It started with a mass-mailer, W32/Mimail.A on 2 August. To fool recipients into opening the attachment it uses a social engineering trick: Mimail forges the sender's address as 'admin@', and uses the subject 'your account'. Mimail achieved good initial spread and is still spreading - it is currently listed as the second most prevalent virus in MessageLabs statistics.

However, Mimail was eclipsed on the 12th of August by W32/Blaster.A, a worm that exploits the DCOM vulnerability in the RPC service in some versions of Windows. A patch to fix the vulnerability has been available from Microsoft since the 16th of July. Blaster caused widespread disruption, a lot because of its' tendency to cause Windows XP to shutdown frequently, and was reported in the Media worldwide. It is discussed in depth throughout the rest of this newsletter.

Another worm that exploits the DCOM vulnerability appeared on the 18th of August. Known as W32/Nachi.A or Welchia or Welchi, it also exploits the WebDAV vulnerability in IIS 5.0, Microsoft issued a patch to fix the vulnerability on the 17th March this year. An interesting feature of Welchia is that it attempts to download and install the patch to fix the DCOM vulnerability from Microsoft. Welchia also searches for new hosts to infect by sending ICMP echo request ("ping") packets, some sites have found it necessary to block these packets because the flood of traffic is effectively a distributed denial of service attack.
_____
→ TASKS TO CARRY OUT:
A) Answer these questions from the worm report, each on its own line with the matching mark:
(i) What subject line does Mimail use?
(ii) Since what date has Microsoft's patch for the DCOM vulnerability been available?
(iii) What kind of packets does Welchia send to search for new hosts?
B) Decide whether each statement agrees with the worm report. Answer yes or no and quote the words that decide it.
(i) Mimail forges the sender's address as 'admin@'.
(ii) Blaster appeared after Welchia.
(iii) Welchia exploits a WebDAV vulnerability in IIS 5.0.
C) Please carry on the worm report with one more paragraph, starting after its last sentence.

→ EXTRACTED INFORMATION:
_____
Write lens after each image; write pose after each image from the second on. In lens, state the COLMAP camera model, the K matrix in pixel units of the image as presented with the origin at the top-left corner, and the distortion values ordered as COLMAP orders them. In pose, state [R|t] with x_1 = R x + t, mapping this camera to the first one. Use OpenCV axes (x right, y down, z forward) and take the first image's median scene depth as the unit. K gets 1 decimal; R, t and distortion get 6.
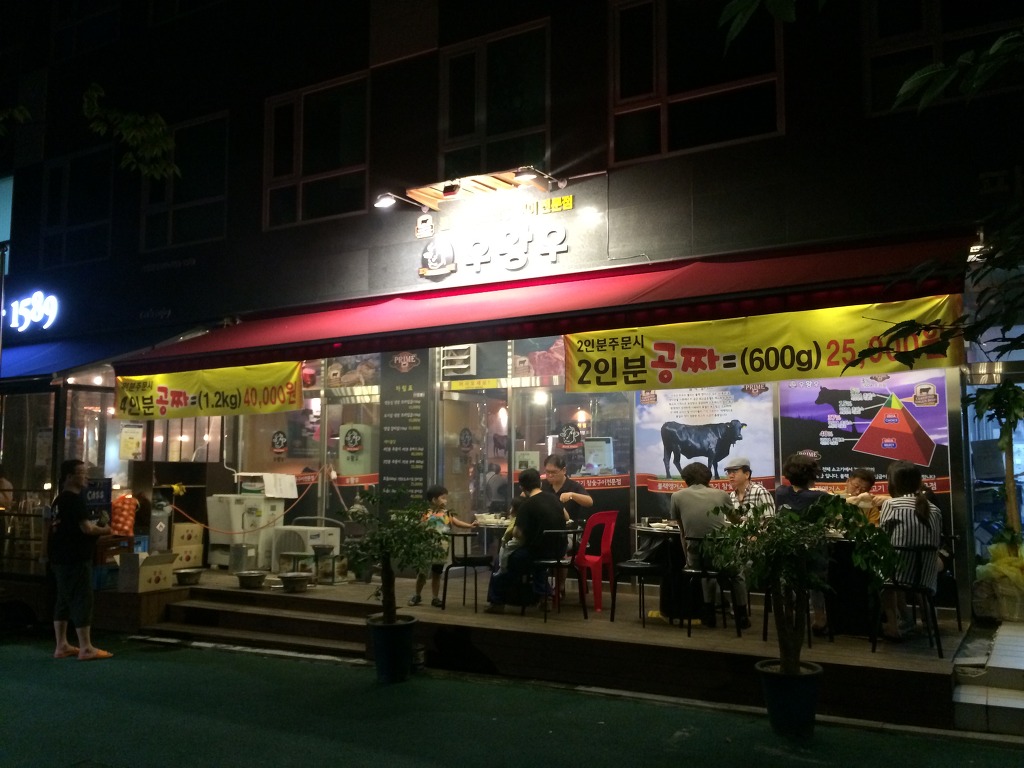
_____
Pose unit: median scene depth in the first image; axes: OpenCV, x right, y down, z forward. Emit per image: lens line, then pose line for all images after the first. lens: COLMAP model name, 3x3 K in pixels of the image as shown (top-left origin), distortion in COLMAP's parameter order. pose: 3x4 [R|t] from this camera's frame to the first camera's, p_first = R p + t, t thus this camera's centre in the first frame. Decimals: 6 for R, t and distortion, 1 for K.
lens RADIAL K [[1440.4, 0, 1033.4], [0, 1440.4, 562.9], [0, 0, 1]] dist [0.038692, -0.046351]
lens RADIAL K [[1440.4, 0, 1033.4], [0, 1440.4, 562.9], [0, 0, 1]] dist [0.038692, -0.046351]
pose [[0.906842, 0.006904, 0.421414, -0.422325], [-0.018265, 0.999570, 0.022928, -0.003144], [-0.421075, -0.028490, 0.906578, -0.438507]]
_____
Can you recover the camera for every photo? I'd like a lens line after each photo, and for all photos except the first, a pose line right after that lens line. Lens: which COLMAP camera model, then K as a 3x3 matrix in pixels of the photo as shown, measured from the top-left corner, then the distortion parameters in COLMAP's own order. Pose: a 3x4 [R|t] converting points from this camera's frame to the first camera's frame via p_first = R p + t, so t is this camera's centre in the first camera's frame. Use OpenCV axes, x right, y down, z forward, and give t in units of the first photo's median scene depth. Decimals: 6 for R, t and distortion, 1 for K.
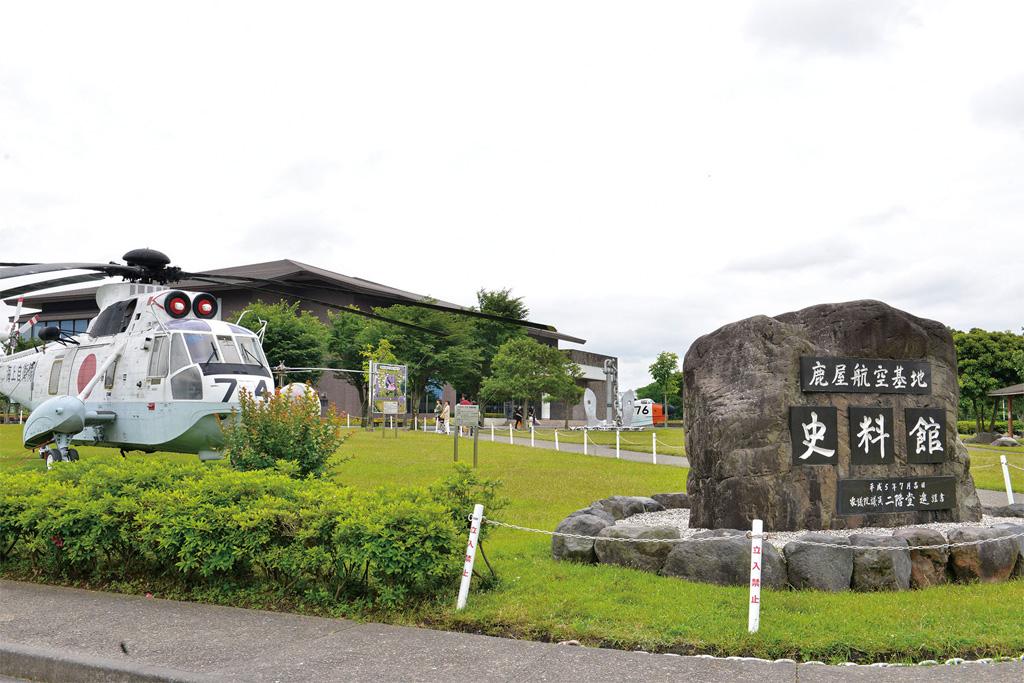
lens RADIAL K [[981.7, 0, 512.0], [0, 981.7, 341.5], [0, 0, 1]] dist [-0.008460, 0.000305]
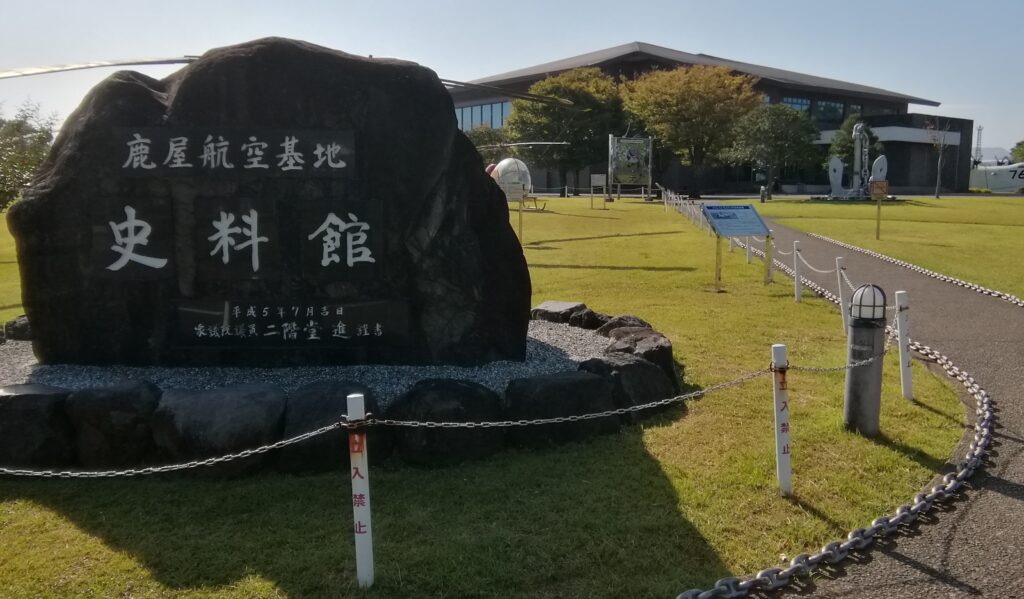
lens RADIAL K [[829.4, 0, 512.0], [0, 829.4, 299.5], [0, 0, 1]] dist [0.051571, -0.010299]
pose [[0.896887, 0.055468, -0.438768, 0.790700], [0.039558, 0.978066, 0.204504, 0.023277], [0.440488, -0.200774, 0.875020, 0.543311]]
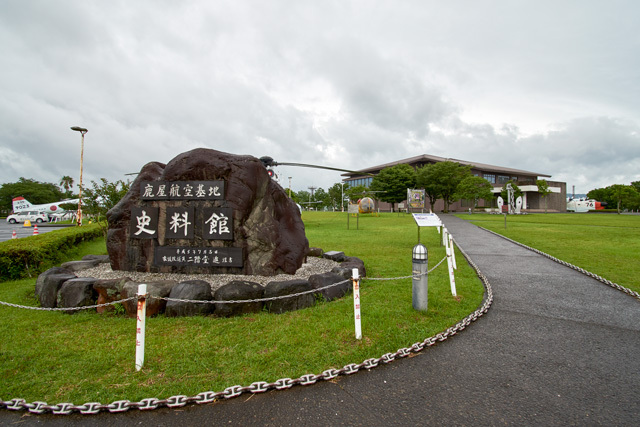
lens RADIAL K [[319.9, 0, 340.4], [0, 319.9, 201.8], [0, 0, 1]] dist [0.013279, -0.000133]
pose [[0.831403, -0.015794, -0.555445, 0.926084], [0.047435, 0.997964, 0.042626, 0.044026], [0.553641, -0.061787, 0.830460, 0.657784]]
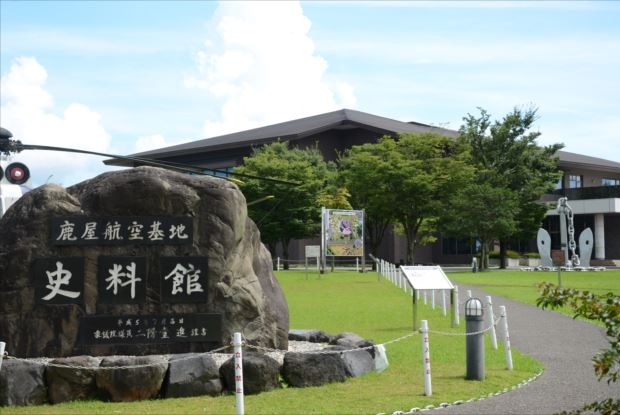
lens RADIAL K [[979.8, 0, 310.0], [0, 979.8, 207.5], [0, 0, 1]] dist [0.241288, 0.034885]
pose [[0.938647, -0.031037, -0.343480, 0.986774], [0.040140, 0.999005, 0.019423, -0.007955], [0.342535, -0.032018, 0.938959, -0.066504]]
_____
→ RESPONSES:
A)
(i) 'your account'
(ii) The 16th of July
(iii) ICMP echo request ("ping") packets

B)
(i) Yes: "Mimail forges the sender's address as 'admin@'"
(ii) No: "Mimail was eclipsed on the 12th of August by W32/Blaster.A" and "Another worm that exploits the DCOM vulnerability appeared on the 18th of August."
(iii) Yes: "it also exploits the WebDAV vulnerability in IIS 5.0"

C)
On the 19th of August, another mass-mailer, W32/Sobig.F, started spreading. It contained a date trigger, set for 3am on 23rd August, Hong Kong time, when it would attempt to download and execute an unknown program. This is discussed further in the article, "Doomsday Countdown", below. By August 22nd, the outbreak of W32/Sobig.F had become the biggest recorded so far - MessageLabs stopped about 1.5 million infected messages, mostly carrying W32/Sobig.F that day, accounting for one in 17 of the emails they processed. Although the numbers have decreased since then, W32/Sobig.F is still the most prevalent virus in MessageLabs statistics.